Tonics for teenage neuroses

5th December 1997 at 00:00
Despondent of Dyfed, despair not. Joanna Porter tries out some remedies

To worry or not to worry: that is the question which preoccupies Letty Chubb, Ros Asquith's fictional alter ego as she veers precariously between "dume and glume" and all kinds of ecstasy. Asquith's latest Letty book, The Teenage Worrier's Guide to Life (Corgi Pounds 4.99), offers the most entertaining tonic for those seasonal neuroses.

Chubb fans will find that sad dad is still despondent while Letty herself remains a buoyant survivor of all those apparent romantic rebuffs. "El Chubb" will encourage worriers young and old to think more (and less) seriously about "yuman life and the nachur of the yuniverse", while they put their sexual hang-ups and social insecurities sensibly in their place.

She's also rather good on what she and her peers actually mean by "attitude" and at explaining what that quintessentially Seventies word, "trendy", really, really meant back in the days of cheesecloth and sashes. Irresistible stuff for kool gurlz - and even cool girls - who hadn't noticed that being trendy just wasn't, well, trendy anymore.

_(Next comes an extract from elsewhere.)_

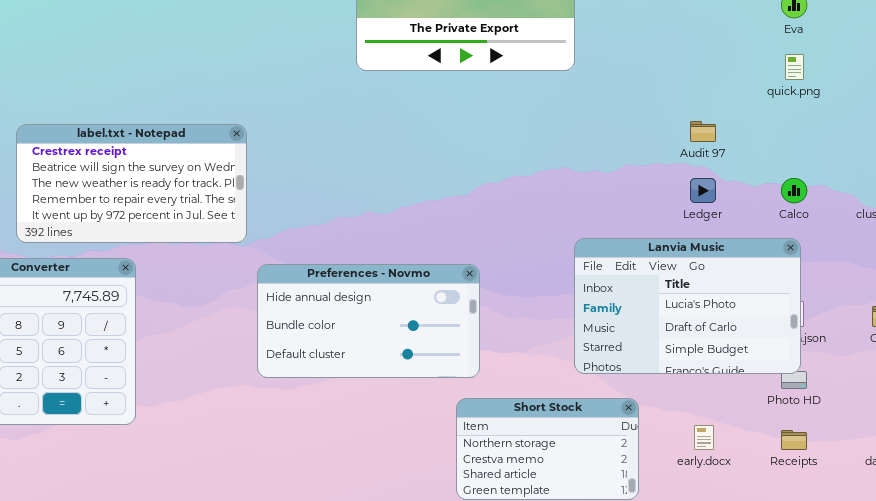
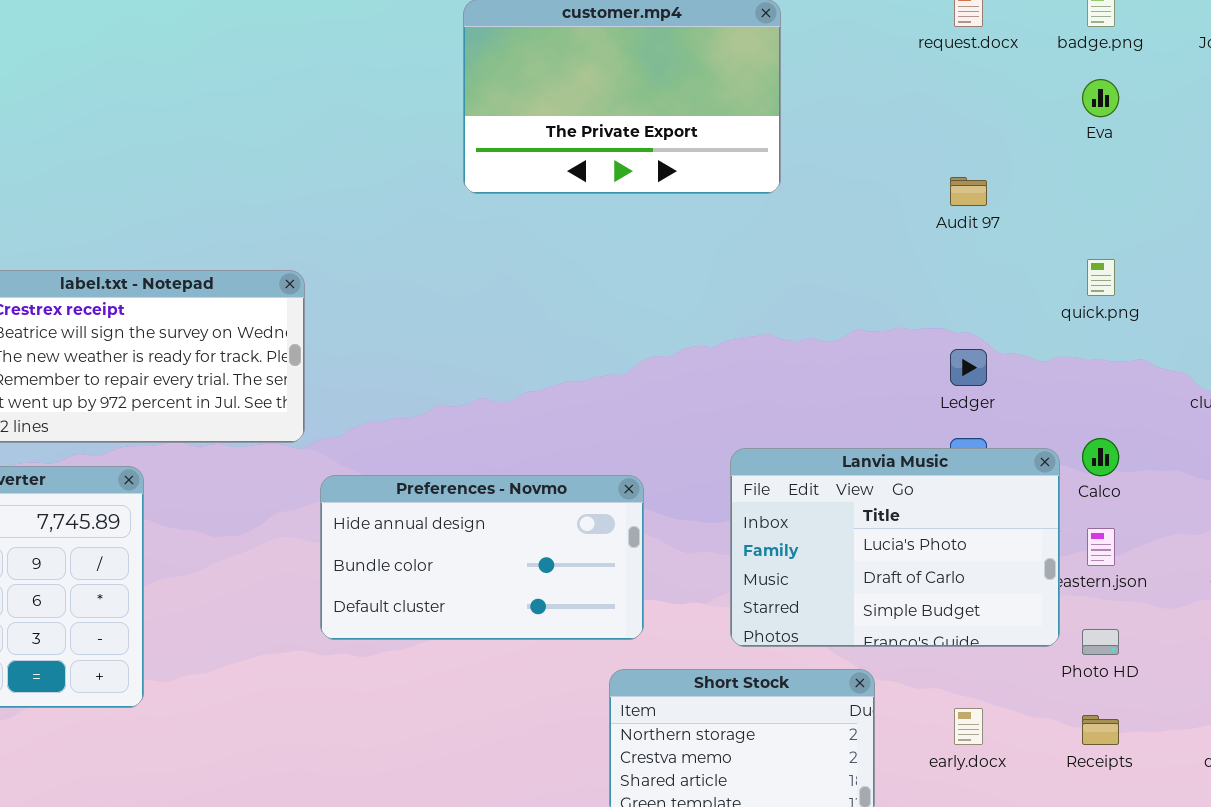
quick.png: [785,54,804,80] -> [1087,259,1115,296], moved
Audit 97: [690,121,716,142] -> [950,177,987,206], moved
Calco: [781,178,807,203] -> [1082,438,1119,476], moved
Lanvia Music: [574,238,801,374] -> [730,448,1060,647], moved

The more faint-hearted might feel safer with Kathryn Lamb's "survival guides for teenagers", Help! My Family is Driving Me Crazy!, and its sequel Help! My Social Life Is a Mess! (Piccadilly Pounds 5.99 each). Here, the emphasis is still on doing your own thing (Letty might well muse "how quaint") while staying within the boundaries of social acceptability and even respectability. Play your music as loudly as you can bear but make sure you're wearing headphones first; congratulations on checking for cheap-rate concessions when making long phone calls, but is 2am a good idea?

Best of all, don't forget that a worried parent is a problem parent in your valiant attempt to get a life; after all, the old folks might appreciate lives of their own too. Parents as well as teenagers may feel they have an ally in Lamb and she offers a plethora of personal and social education role-play situations.

Sherry Ashworth's uncompromising Fat (Scholastic Pounds 3.99) addresses the anxieties about body image and food that proliferate at this time of year through girls' reflections on female fat, plus their reports of the views of their mothers, fathers and brothers. The information about eating disorders and the diet industry is certainly all valid stuff but since when, I wonder, has fat been an overwhelmingly female preoccupation? True, Billy Bunter gets an en passant reference and a group of boys are asked about their own potential weight problems, but only after a lengthy discussion about whether they would fancy a generously proportioned girl.

Meanwhile, Boys Behaving Badly, Jeremy Daldry's self-confessedly "100 per cent bloke-approved handbook" (Piccadilly Pounds 5.99), may help boyz (as Letty would say) who don't like talking about anything much, especially not the wild hormone-explosion party called adolescence.

On one level this offers a positive orgy of young males at their most revolting, with not inappropriate stress placed on cheese-and-onion burps, girlie mags, willies, farts, masturbation and general noxious smelliness. But it covers the literal first shave (and what it feels like), those innumerable close shaves (and how to avoid them) and much else that may nudge teen males in the direction of honest self-appraisal and their female counterparts towards a demystification of the baffling otherness of the XY species.